- [Given passage]

4.3.3 Ellipses in Binding Forms🔗ℹ

Some care must be taken when writing binding specifications that match patterns with ellipses. If a pattern symbol is matched underneath ellipses, it may only be mentioned under the same number of ellipses. Consider, for example, a language with Racket’s let-values binding form.

(define-language lc-bind+values
  (e ::= x
         number
         (λ (x ...) e)
         (e e)
         (values e ...)
         (let-values ([(x ...) e] ...) e))
  (x ::= variable-not-otherwise-mentioned)
  #:binding-forms
  (λ (x ...) e #:refers-to (shadow x ...))
  (let-values ([(x ...) e_x0] ...)
    e_body #:refers-to (shadow (shadow x ...) ...)))

In the binding specification for the let-values form, the bound variable, x, occurs only under a single ellipsis, thus when it is mentioned in a #:refers-to clause it is restricted to be mentioned only underneath a single ellipsis. Therefore the body of the let-values form must refer to (shadow (shadow x ...) ...) rather than (shadow x ... ...).

4.3.4 Compound Forms with Binders🔗ℹ

So far, the nonterminals mentioned in #:refers-to have always stood directly for variables that appear in the terms. But sometimes the variables are down inside some piece of the term, or only some of the variables are relevant. The #:exports clause can be used to handle such situations.

When a binding form with an #:exports clause is mentioned, the names brought into scope are determined by recursively examining everything mentioned by that #:exports clause. Consider the following version of the lc-bind language with lists that allows for pattern matching in binding positions.

(define-language lc-bind+patterns
    (e ::= x
           number
           (λ (p) e)
           (e e)
           (list e ...))
    (x ::= variable-not-otherwise-mentioned)
    (p ::= (listp p ...) x)
    #:binding-forms
    (λ (p) e #:refers-to p)
    (listp p ...) #:exports (shadow p ...))

In this language functions accept patterns as arguments, therefore all variables mentioned in a pattern in binding position should be bound in the body of the function. A call to the substitute metafunction shows this behavior.

> (term
   (substitute (x (λ ((listp w (listp x y) z)) (list z y x w)))
               x
               u)
   #:lang lc-bind+patterns)
'(u
  (λ ((listp w«13» (listp x«14» y«15») z«16»)) (list z«16» y«15» x«14» w«13»)))

The use of the #:exports clause in the binding specification for lc-bind+patterns allows the use of nested binding patterns seen in the example. More precisely, each p may itself be a pattern that mentions any number of bound variables.

4.3.5 Binding Repetitions🔗ℹ

In some situations, the #:exports and #:refers-to keywords are not sufficiently expressive to be able to describe the binding structure of different parts of a repeated sequence relate to each other. For example, consider the let* form. Its shape is the same as let, namely (let* ([x e] ...) e), but the binding structure is different.

(Stored data entries)

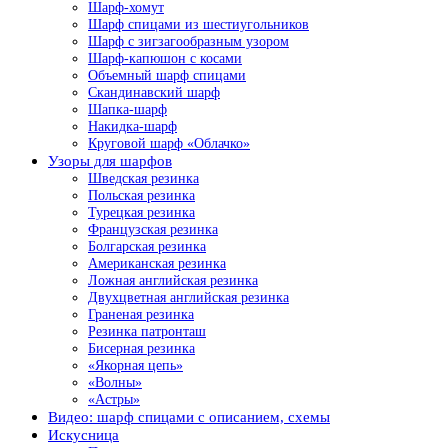
Шарф-хомут
Шарф спицами из шестиугольников
Шарф с зигзагообразным узором
Шарф-капюшон с косами
Объемный шарф спицами
Скандинавский шарф
Шапка-шарф
Накидка-шарф
Круговой шарф «Облачко»
Узоры для шарфов
Шведская резинка
Польская резинка
Турецкая резинка
Французская резинка
Болгарская резинка
Американская резинка
Ложная английская резинка
Двухцветная английская резинка
Граненая резинка
Резинка патронташ
Бисерная резинка
«Якорная цепь»
«Волны»
«Астры»
Видео: шарф спицами с описанием, схемы
Искусница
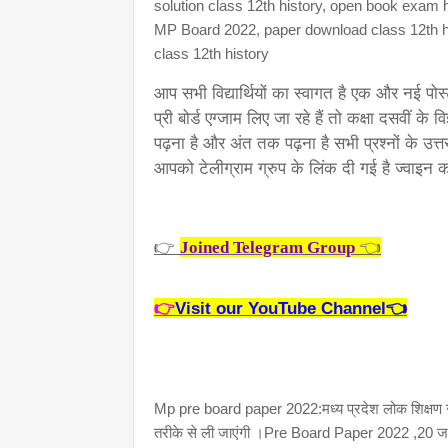
solution class 12th history, open book exam h
MP Board 2022, paper download class 12th hi
class 12th history
आप सभी विद्यार्थियों का स्वागत है एक और नई पोस्ट
प्री बोर्ड एग्जाम लिए जा रहे हैं तो कक्षा दसवीं के
पढ़ना है और अंत तक पढ़ना है सभी प्रश्नों के उ
आपको टेलीग्राम ग्रुप के लिंक दी गई है ज्वाइन 
👉 
 👈
Joined Telegram Group
👉
Visit our YouTube Channel👈
Mp pre board paper 2022:मध्य प्रदेश लोक शिक्षण संचन
तरीके से ली जाएंगी ।Pre Board Paper 2022 ,20 जनवरी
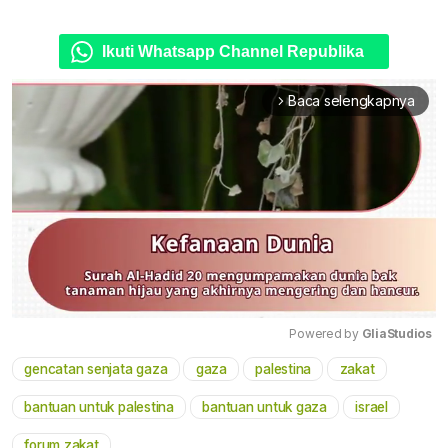
Ikuti Whatsapp Channel Republika
Baca selengkapnya
arrow_forward_ios
Powered by 
GliaStudios
gencatan senjata gaza
gaza
palestina
zakat
Mute
bantuan untuk palestina
bantuan untuk gaza
israel
forum zakat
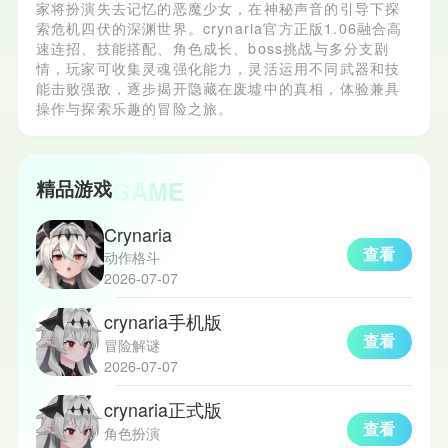
家将扮演失去记忆的恶魔少女，在神秘声音的引导下探
索危机四伏的深渊世界。crynaria官方正版1.06融合高
速连招、技能搭配、角色成长、boss挑战与多分支剧
情，玩家可收集灵魂强化能力，灵活运用不同武器和技
能击败强敌，逐步揭开隐藏在废墟中的真相，体验兼具
操作与探索乐趣的冒险之旅。
GAME
精品游戏
Crynaria
查看
动作格斗
2026-07-07
crynaria手机版
查看
冒险解谜
2026-07-07
crynaria正式版
查看
角色扮演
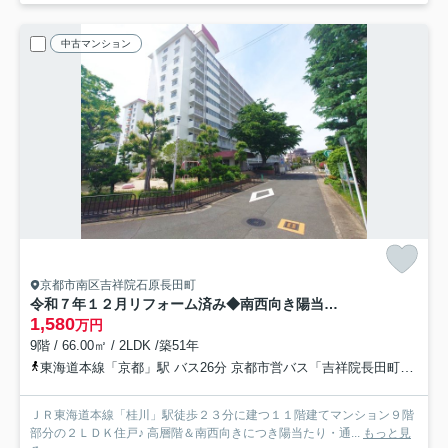
中古マンション
京都市南区吉祥院石原長田町
令和７年１２月リフォーム済み◆南西向き陽当たり良好２ＬＤＫ◆桂川ハイツ２号館
1,580
万円
9階 / 66.00㎡ / 2LDK /築51年
東海道本線「京都」駅 バス26分 京都市営バス「吉祥院長田町」 停歩3分
ＪＲ東海道本線「桂川」駅徒歩２３分に建つ１１階建てマンション９階
部分の２ＬＤＫ住戸♪ 高層階＆南西向きにつき陽当たり・通...
もっと見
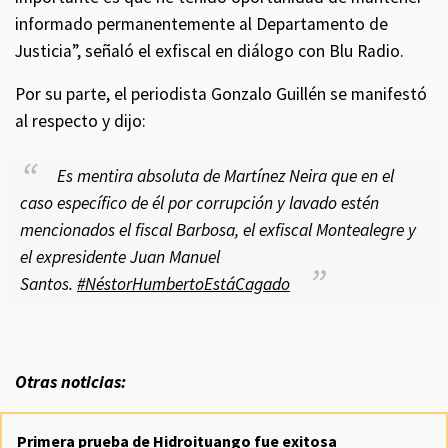
informado permanentemente al Departamento de
Justicia”, señaló el exfiscal en diálogo con Blu Radio.
Por su parte, el periodista Gonzalo Guillén se manifestó
al respecto y dijo:
Es mentira absoluta de Martínez Neira que en el
caso específico de él por corrupción y lavado estén
mencionados el fiscal Barbosa, el exfiscal Montealegre y
el expresidente Juan Manuel
Santos.
#NéstorHumbertoEstáCagado
Otras noticias:
Primera prueba de Hidroituango fue exitosa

- [Activity 1]
Answer these questions about the passage on binding forms:
(a) In the lc-bind+values language, what must the body of the let-values form refer to?
(b) Which clause handles cases where the variables are down inside some piece of the term?
(c) What shape does the let* form have?
- [Activity 2] Reproduce the rows word for word, from the line containing "solution class 12th history, open book exam h" through the last line of the rows. Omit the pictures.

- [Task result 1]
(a) (shadow (shadow x ...) ...)
(b) The #:exports clause
(c) (let* ([x e] ...) e)

- [Task result 2]
solution class 12th history, open book exam h
MP Board 2022, paper download class 12th hi
class 12th history
आप सभी विद्यार्थियों का स्वागत है एक और नई पोस्ट
प्री बोर्ड एग्जाम लिए जा रहे हैं तो कक्षा दसवीं के
पढ़ना है और अंत तक पढ़ना है सभी प्रश्नों के उ
आपको टेलीग्राम ग्रुप के लिंक दी गई है ज्वाइन 
👉 
 👈
Joined Telegram Group
👉
Visit our YouTube Channel👈
Mp pre board paper 2022:मध्य प्रदेश लोक शिक्षण संचन
तरीके से ली जाएंगी ।Pre Board Paper 2022 ,20 जनवरी
Ikuti Whatsapp Channel Republika
Baca selengkapnya
arrow_forward_ios
Powered by 
GliaStudios
gencatan senjata gaza
gaza
palestina
zakat
Mute
bantuan untuk palestina
bantuan untuk gaza
israel
forum zakat
家将扮演失去记忆的恶魔少女，在神秘声音的引导下探
索危机四伏的深渊世界。crynaria官方正版1.06融合高
速连招、技能搭配、角色成长、boss挑战与多分支剧
情，玩家可收集灵魂强化能力，灵活运用不同武器和技
能击败强敌，逐步揭开隐藏在废墟中的真相，体验兼具
操作与探索乐趣的冒险之旅。
GAME
精品游戏
Crynaria
查看
动作格斗
2026-07-07
crynaria手机版
查看
冒险解谜
2026-07-07
crynaria正式版
查看
角色扮演
中古マンション
京都市南区吉祥院石原長田町
令和７年１２月リフォーム済み◆南西向き陽当たり良好２ＬＤＫ◆桂川ハイツ２号館
1,580
万円
9階 / 66.00㎡ / 2LDK /築51年
東海道本線「京都」駅 バス26分 京都市営バス「吉祥院長田町」 停歩3分
ＪＲ東海道本線「桂川」駅徒歩２３分に建つ１１階建てマンション９階
部分の２ＬＤＫ住戸♪ 高層階＆南西向きにつき陽当たり・通...
もっと見
informado permanentemente al Departamento de
Justicia”, señaló el exfiscal en diálogo con Blu Radio.
Por su parte, el periodista Gonzalo Guillén se manifestó
al respecto y dijo:
Es mentira absoluta de Martínez Neira que en el
caso específico de él por corrupción y lavado estén
mencionados el fiscal Barbosa, el exfiscal Montealegre y
el expresidente Juan Manuel
Santos.
#NéstorHumbertoEstáCagado
Otras noticias:
Primera prueba de Hidroituango fue exitosa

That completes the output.